◆ WHAT TO DO:
Using the listing below, set down exactly the lines starting at the line that contains "photomicrograph displays IHC" and ending at the line that contains "analysis of adenocarcinoma", both included, and no others.

◆ DATA FOR THIS EXERCISE:
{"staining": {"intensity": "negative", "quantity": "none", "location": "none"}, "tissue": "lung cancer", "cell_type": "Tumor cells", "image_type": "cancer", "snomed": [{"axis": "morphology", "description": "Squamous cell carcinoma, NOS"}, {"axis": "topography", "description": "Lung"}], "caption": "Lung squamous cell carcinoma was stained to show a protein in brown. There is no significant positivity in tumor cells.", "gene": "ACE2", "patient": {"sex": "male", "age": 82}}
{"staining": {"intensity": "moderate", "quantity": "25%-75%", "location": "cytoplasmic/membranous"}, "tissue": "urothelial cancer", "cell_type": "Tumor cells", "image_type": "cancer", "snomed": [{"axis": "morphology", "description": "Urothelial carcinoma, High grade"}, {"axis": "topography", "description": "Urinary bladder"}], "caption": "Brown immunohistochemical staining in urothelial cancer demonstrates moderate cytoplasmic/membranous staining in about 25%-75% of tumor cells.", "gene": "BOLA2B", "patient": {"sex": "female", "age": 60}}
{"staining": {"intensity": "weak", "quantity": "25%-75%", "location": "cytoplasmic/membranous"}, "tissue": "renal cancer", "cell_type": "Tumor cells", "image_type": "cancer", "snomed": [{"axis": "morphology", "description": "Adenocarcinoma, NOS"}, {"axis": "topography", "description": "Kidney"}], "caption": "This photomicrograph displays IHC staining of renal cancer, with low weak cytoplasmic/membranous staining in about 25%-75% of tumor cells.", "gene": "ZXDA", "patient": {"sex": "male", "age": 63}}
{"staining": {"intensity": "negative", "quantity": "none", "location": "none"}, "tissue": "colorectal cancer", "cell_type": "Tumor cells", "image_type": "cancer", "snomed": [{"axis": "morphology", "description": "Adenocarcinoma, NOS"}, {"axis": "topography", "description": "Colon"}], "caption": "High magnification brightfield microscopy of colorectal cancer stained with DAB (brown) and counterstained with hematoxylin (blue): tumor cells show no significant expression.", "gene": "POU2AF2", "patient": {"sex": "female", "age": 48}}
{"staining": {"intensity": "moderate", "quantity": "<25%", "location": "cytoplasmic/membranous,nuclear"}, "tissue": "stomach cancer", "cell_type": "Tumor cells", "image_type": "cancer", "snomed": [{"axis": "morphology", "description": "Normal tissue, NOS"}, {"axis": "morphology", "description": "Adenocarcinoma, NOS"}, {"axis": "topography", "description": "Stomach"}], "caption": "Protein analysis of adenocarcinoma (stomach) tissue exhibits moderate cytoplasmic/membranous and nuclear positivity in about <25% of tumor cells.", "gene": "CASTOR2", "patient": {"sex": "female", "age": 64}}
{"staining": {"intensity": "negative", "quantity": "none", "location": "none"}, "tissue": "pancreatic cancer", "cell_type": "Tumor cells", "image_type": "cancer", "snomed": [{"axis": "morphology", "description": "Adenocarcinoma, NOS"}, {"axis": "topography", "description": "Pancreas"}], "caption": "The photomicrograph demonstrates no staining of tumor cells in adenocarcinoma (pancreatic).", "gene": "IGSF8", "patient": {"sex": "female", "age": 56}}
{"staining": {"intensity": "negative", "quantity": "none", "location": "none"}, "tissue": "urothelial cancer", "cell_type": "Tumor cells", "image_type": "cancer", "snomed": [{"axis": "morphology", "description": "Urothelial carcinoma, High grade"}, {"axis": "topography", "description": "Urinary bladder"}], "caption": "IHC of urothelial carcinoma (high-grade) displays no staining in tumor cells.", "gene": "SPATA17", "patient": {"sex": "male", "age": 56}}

◆ ANSWER SECTION:
{"staining": {"intensity": "weak", "quantity": "25%-75%", "location": "cytoplasmic/membranous"}, "tissue": "renal cancer", "cell_type": "Tumor cells", "image_type": "cancer", "snomed": [{"axis": "morphology", "description": "Adenocarcinoma, NOS"}, {"axis": "topography", "description": "Kidney"}], "caption": "This photomicrograph displays IHC staining of renal cancer, with low weak cytoplasmic/membranous staining in about 25%-75% of tumor cells.", "gene": "ZXDA", "patient": {"sex": "male", "age": 63}}
{"staining": {"intensity": "negative", "quantity": "none", "location": "none"}, "tissue": "colorectal cancer", "cell_type": "Tumor cells", "image_type": "cancer", "snomed": [{"axis": "morphology", "description": "Adenocarcinoma, NOS"}, {"axis": "topography", "description": "Colon"}], "caption": "High magnification brightfield microscopy of colorectal cancer stained with DAB (brown) and counterstained with hematoxylin (blue): tumor cells show no significant expression.", "gene": "POU2AF2", "patient": {"sex": "female", "age": 48}}
{"staining": {"intensity": "moderate", "quantity": "<25%", "location": "cytoplasmic/membranous,nuclear"}, "tissue": "stomach cancer", "cell_type": "Tumor cells", "image_type": "cancer", "snomed": [{"axis": "morphology", "description": "Normal tissue, NOS"}, {"axis": "morphology", "description": "Adenocarcinoma, NOS"}, {"axis": "topography", "description": "Stomach"}], "caption": "Protein analysis of adenocarcinoma (stomach) tissue exhibits moderate cytoplasmic/membranous and nuclear positivity in about <25% of tumor cells.", "gene": "CASTOR2", "patient": {"sex": "female", "age": 64}}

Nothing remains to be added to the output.